Which bank stocks are hedge funds adding to their vaults? Image source: Getty Images.
Trump promised on the campaign trail that he would "dismantle" the Dodd-Frank Act, which has dramatically increased compliance costs in the bank industry. If he were to follow through on this, not only would banks gain more operational flexibility, which could bolster revenue from existing business lines, but they'd also see their noninterest expenses decline.
On top of this, many people believe that Trump's pro-business tilt will translate into faster economic growth, spurred on by tax cuts and a $1 trillion infrastructure program. If true, this would increase the demand for loans and, thus, bank revenues. Taken together, then, it seems to make sense why the market has become so optimistic about bank stocks.
The sector's biggest winner in the fourth quarter was Bank of America, which accounted for nearly half of the $3.5 billion that flowed into the sector from the 50 largest hedge funds. In addition to Bank of America, three other bank stocks continue to resonate with the hedge fund industry.
Data source: FactSet.
This table shows the four bank stocks that rank among the 50 most popular stocks held by the hedge funds tracked by FactSet. Bank of America ranks 13th on the list, JPMorgan Chase comes in 18th, Wells Fargo 32nd, and Bank of New York Mellon ranks 43rd.

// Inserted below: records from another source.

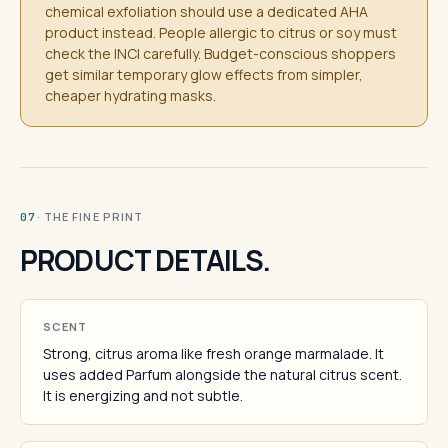
chemical exfoliation should use a dedicated AHA
product instead. People allergic to citrus or soy must
check the INCI carefully. Budget-conscious shoppers
get similar temporary glow effects from simpler,
cheaper hydrating masks.
· THE FINE PRINT
07
PRODUCT DETAILS.
SCENT
Strong, citrus aroma like fresh orange marmalade. It
uses added Parfum alongside the natural citrus scent.
It is energizing and not subtle.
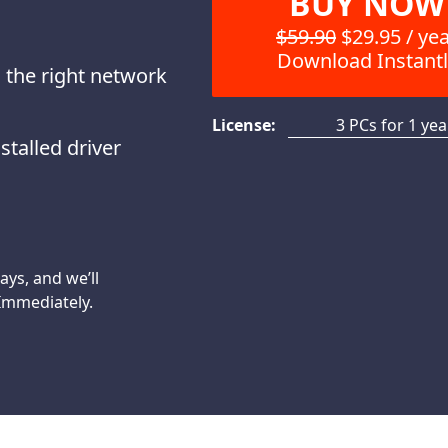
BUY NOW
$59.90
$29.95 / ye
Download Instantl
 the right network
License:
3 PCs for 1 yea
stalled driver
days, and we’ll
 Immediately.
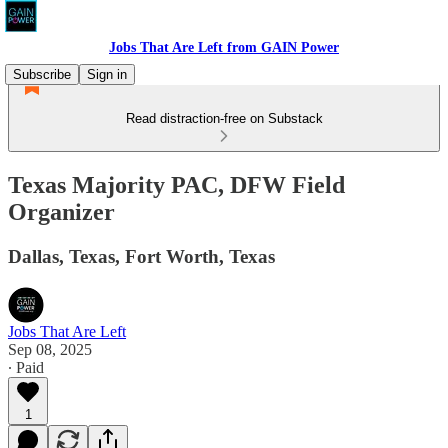
Jobs That Are Left from GAIN Power
Subscribe
Sign in
Read distraction-free on Substack
Texas Majority PAC, DFW Field
Organizer
Dallas, Texas, Fort Worth, Texas
Jobs That Are Left
Sep 08, 2025
∙ Paid
1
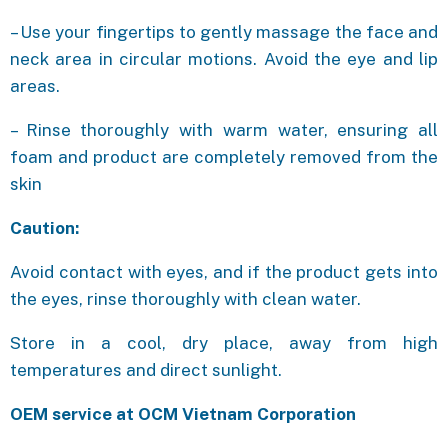
– Use your fingertips to gently massage the face and
neck area in circular motions. Avoid the eye and lip
areas.
– Rinse thoroughly with warm water, ensuring all
foam and product are completely removed from the
skin
Caution:
Avoid contact with eyes, and if the product gets into
the eyes, rinse thoroughly with clean water.
Store in a cool, dry place, away from high
temperatures and direct sunlight.
OEM service at OCM Vietnam Corporation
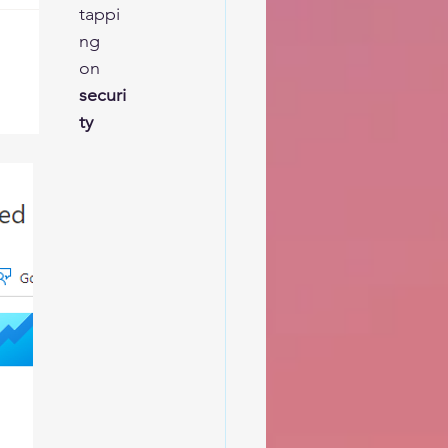
tappi
ng 
on 
securi
ty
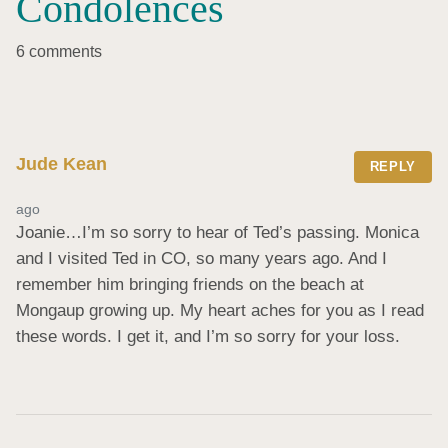
Condolences
6 comments
Jude Kean
REPLY
ago
Joanie…I’m so sorry to hear of Ted’s passing. Monica 
and I visited Ted in CO, so many years ago. And I 
remember him bringing friends on the beach at 
Mongaup growing up. My heart aches for you as I read 
these words. I get it, and I’m so sorry for your loss.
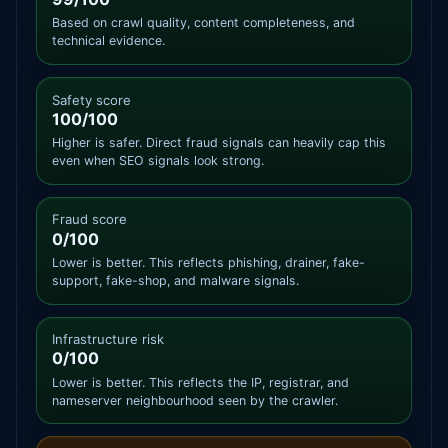
Based on crawl quality, content completeness, and
technical evidence.
Safety score
100/100
Higher is safer. Direct fraud signals can heavily cap this
even when SEO signals look strong.
Fraud score
0/100
Lower is better. This reflects phishing, drainer, fake-
support, fake-shop, and malware signals.
Infrastructure risk
0/100
Lower is better. This reflects the IP, registrar, and
nameserver neighbourhood seen by the crawler.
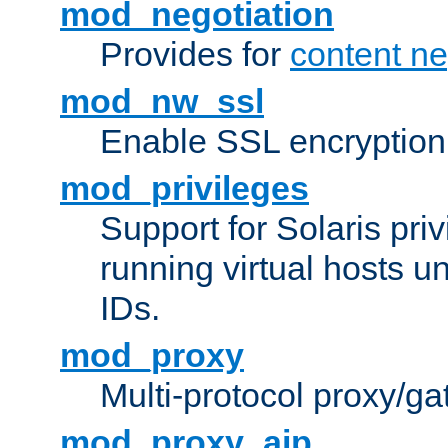
mod_negotiation
Provides for
content ne
mod_nw_ssl
Enable SSL encryption
mod_privileges
Support for Solaris priv
running virtual hosts un
IDs.
mod_proxy
Multi-protocol proxy/g
mod_proxy_ajp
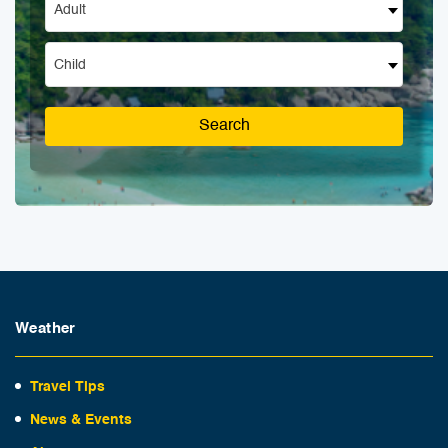
Adult
Child
Search
Weather
Travel Tips
News & Events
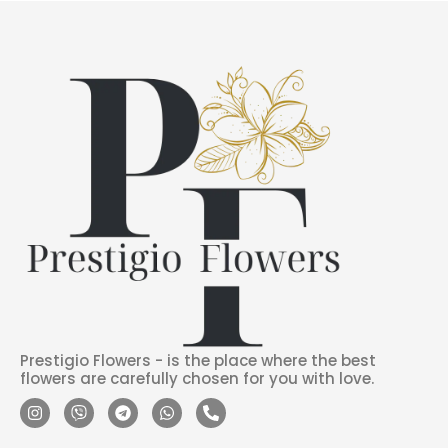
Prestigio Flowers - is the place where the best
flowers are carefully chosen for you with love.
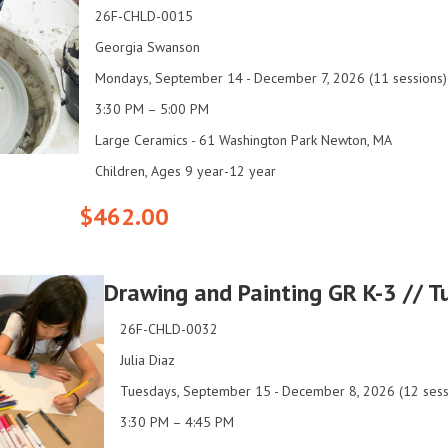
26F-CHLD-0015
Georgia Swanson
Mondays, September 14 - December 7, 2026 (11 sessions)
3:30 PM – 5:00 PM
Large Ceramics - 61 Washington Park Newton, MA
Children, Ages 9 year-12 year
$462.00
Drawing and Painting GR K-3 // 
26F-CHLD-0032
Julia Diaz
Tuesdays, September 15 - December 8, 2026 (12 sess
3:30 PM – 4:45 PM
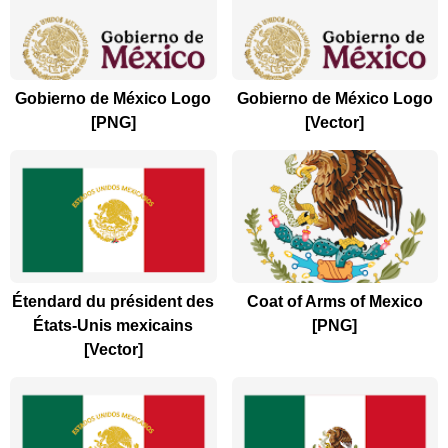
Gobierno de México Logo
Gobierno de México Logo
[PNG]
[Vector]
Étendard du président des
Coat of Arms of Mexico
États-Unis mexicains
[PNG]
[Vector]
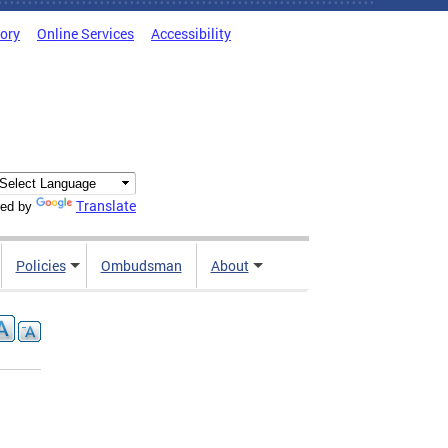
tory
Online Services
Accessibility
Translate
ed by
Policies
Ombudsman
About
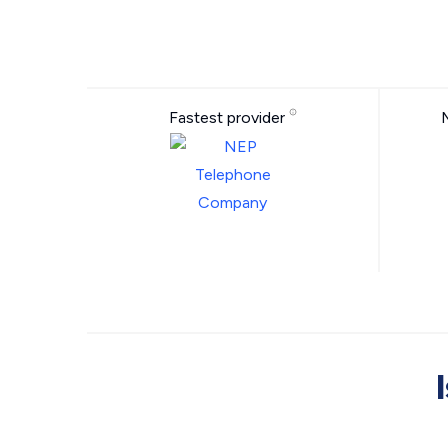
Fastest provider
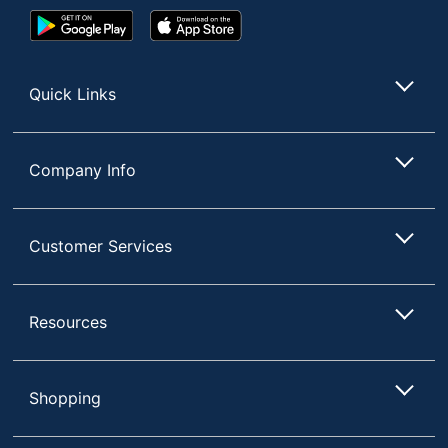
Google
App
Play
Store
Store
Quick Links
Company Info
Customer Services
Resources
Shopping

Moreover, all of these banks saw an inflow of capital from the hedge fund industry in the final three months of 2016. Excluding Bank of America's enormous haul, Bank of New York Mellon was on the high end, with a $359 million inflow. Wells Fargo was next, at $351 million. And JPMorgan Chase brought up the rear, at $284 million.
While these inflows help explain why bank stocks soared after the presidential election, investors should be cautious about using this data to inform investments today. Now that bank stocks are trading at multiyear highs, and in some cases all-time highs, it's probably safe to assume that the world's most sophisticated investors are no longer rabidly piling into these stocks at the same rate that they did at the end of last year.